By guest authors Irina Patterson and Candice Arnold
This is the fourteenth interview in our series on financing for entrepreneurs. I am talking to Palo Alto-based Jeff Clavier, founder and managing partner of SoftTech VC, an early-stage venture capital firm managing a $15 million seed fund, SoftTech VC II.
Irina: Hi, Jeff. Could you tell us briefly about your personal background?
Jeff: I’m French born, raised and educated there. I have a master’s in computer science, with a minor in distributed computing. When I was at school, I did a startup in the financial services market (Effix Systems) that we sold to Reuters Venture Capital in 1993.
I spent seven years at Reuters. I was the head of developmental engineering of the startup they had acquired, plus a bunch of other groups. I built a number of systems for them, both front office, mid-office and distribution systems that are used today all over the world.
In 2000, I moved to corporate venture arm of Reuters. I said that I would basically move to the Valley and be the partner in the United States. for the fund. That’s what I did for four years, from 2000 to 2004. And then in 2004, I decided to go on my own and started investing as a business angel in a bunch of very early-stage consumer Internet companies that ended up being some of the backbone of Web 2.0.
Some early exits led me to have quite a bit of success. My very first investment was Truveo, which was an early video search engine that we sold to AOL for quite a nice number after a year.
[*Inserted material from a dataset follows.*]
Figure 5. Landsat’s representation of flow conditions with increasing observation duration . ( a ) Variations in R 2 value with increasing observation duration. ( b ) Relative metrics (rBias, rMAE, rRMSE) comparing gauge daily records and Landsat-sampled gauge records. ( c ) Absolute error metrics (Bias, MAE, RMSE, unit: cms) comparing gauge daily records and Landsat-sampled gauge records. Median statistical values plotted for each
I was lucky essentially five times in the first three years of my investing, which gave me the option to raise this fund called SoftTech VC II, which is a $15 million seed fund that I’m investing out of today. As of now, after three years of running the fund, I have done 52 investments, mostly in the consumer space.
Out of that, I’ve already had six exits, one of which was Tapulous, which we sold to Disney a week and a half ago.
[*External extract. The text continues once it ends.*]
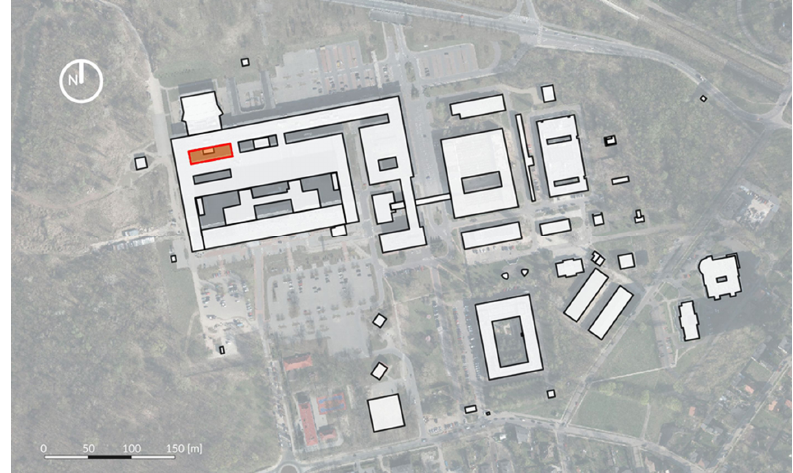
Figure 1. The clinical hospital of Medical University of Lodz: the atrium is placed in the northwestern part of the complex and marked in the picture with the red border. Figure by authors.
Irina: What is your geographical focus?
Jeff: Eighty percent of my investments are in Silicon Valley – 65% are actually in San Francisco – 10% are in New York and 10% are in Boulder, Colorado. I will also invest in other tech centers like Seattle, for example.
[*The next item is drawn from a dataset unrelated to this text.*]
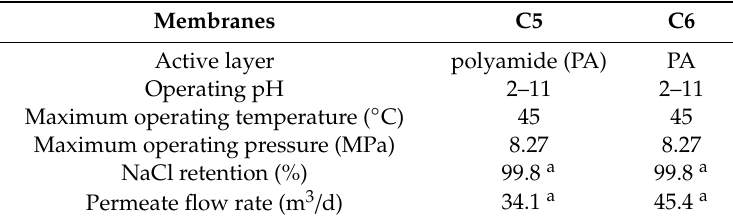
Table 1. The specifications of the two RO membranes used in this study.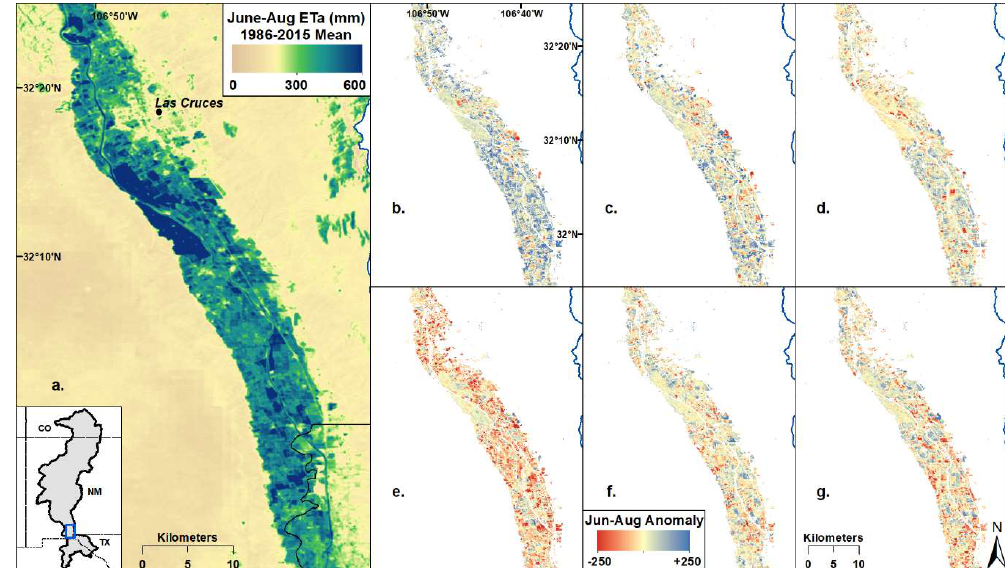
Figure 7. New Mexico June–August ETa showing ( a ) 1986–2015 mean ETa (mm), and the annual anomaly (deviation from the mean, mm) on a 5-year interval for ( b ) 1990, ( c ) 1995, ( d ) 2000, ( e ) 2005, ( f ) 2010, and ( g ) 2015.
But the issue for me is that a lot of the work I do is high touch, spending a lot of time with the companies, really helping them on the ground. So, it’s more challenging for me to do my work if I’m not local, which is why the vast majority of the deals I will invest in are here. I could invest somewhere else in the United States and help the company move out here, in which case the company becomes a Silicon Valley company.